In modern times, questions of philosophy of culture and cultural criticism have been explored in particular by G. Vico, J.-J. Rousseau, F. Schiller (with his concept of “naive” and “sentimental” poetry as the two phases of cultural development), J. G. Herder, and the romanticists of Jena (with their idea of the uniqueness of individual national cultures and their concept of distinct historical stages of cultural development). Philosophy of culture—narrowly defined as a philosophical conception of the various stages of evolving human culture—can be said to date back to F. Nietzsche and in part to the Russian Slavophiles. The central issue was now the opposition between culture as an organic whole and civilization, regarded as the manifestation of a mechanical and utilitarian relationship to life. This view was shared by G. Simmel, O. Spengler, L. Klages, H. Keyserling, J. Ortega y Gasset, and other followers of the school of Lebensphilosophie (philosophy of life), as well as by the Russians K. N. Leon’tev, N. Ia. Danilevskii, and N. A. Berdiaev. Dani-levskii and Spengler furthermore conceived of individual cultures, whether national or historical, as being absolutely locked into themselves and mutually impermeable; a corollary of this view was the denial of the unity of human culture. A. Toynbee, who sought to rise above relativism and skepticism in his interpretation of culture, brought about a revival of Augustine’s religious and philosophical ideas. Finally, S. L. Frank represented culture and civilization as two distinct, contemporaneous, and necessary levels in the development of culture.
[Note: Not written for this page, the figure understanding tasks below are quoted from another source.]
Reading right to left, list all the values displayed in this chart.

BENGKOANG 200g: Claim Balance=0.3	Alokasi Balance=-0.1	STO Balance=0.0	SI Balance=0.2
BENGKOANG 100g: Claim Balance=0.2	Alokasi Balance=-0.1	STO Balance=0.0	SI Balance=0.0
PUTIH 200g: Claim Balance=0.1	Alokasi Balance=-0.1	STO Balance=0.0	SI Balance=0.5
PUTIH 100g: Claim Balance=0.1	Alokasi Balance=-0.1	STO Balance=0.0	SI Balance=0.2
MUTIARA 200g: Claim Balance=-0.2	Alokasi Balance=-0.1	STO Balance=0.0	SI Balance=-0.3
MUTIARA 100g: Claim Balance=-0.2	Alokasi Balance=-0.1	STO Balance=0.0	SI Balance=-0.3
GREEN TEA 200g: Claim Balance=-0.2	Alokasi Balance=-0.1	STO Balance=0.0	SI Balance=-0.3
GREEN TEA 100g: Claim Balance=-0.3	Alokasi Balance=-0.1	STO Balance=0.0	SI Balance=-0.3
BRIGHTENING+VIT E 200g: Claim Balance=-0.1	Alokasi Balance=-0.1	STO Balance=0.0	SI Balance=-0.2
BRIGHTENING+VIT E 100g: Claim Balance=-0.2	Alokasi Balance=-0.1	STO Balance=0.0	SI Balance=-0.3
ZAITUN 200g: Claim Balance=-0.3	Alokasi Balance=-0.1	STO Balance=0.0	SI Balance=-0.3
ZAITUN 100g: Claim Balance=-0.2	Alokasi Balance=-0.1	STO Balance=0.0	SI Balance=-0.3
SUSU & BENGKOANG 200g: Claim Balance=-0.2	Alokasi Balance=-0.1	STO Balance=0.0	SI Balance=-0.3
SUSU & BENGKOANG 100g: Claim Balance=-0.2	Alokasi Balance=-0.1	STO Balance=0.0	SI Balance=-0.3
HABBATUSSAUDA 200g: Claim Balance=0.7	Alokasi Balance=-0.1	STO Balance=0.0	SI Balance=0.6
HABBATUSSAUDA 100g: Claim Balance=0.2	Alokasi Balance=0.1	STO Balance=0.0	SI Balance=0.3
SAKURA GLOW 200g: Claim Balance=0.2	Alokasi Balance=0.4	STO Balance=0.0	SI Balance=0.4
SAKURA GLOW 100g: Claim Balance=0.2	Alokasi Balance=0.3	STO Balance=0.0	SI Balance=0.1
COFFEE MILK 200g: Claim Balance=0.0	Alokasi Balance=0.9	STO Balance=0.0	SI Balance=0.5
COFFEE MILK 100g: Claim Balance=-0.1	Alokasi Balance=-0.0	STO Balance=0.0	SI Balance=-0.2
From the Marxist point of view, historical materialism provides the frame of reference for all questions pertaining to culture, such as the relationship between society and nature, the successive development of various forms of social consciousness, and the correlation between nonmaterial and material production. According to Marxism, culture is the historically determined level of social and human development. Being common to all mankind, on the one hand, culture is a class phenomenon; on the other hand, socioeconomic changes result in the formation of new types of cultures. At the same time, each new culture assimilates and elaborates the achievements of the preceding one.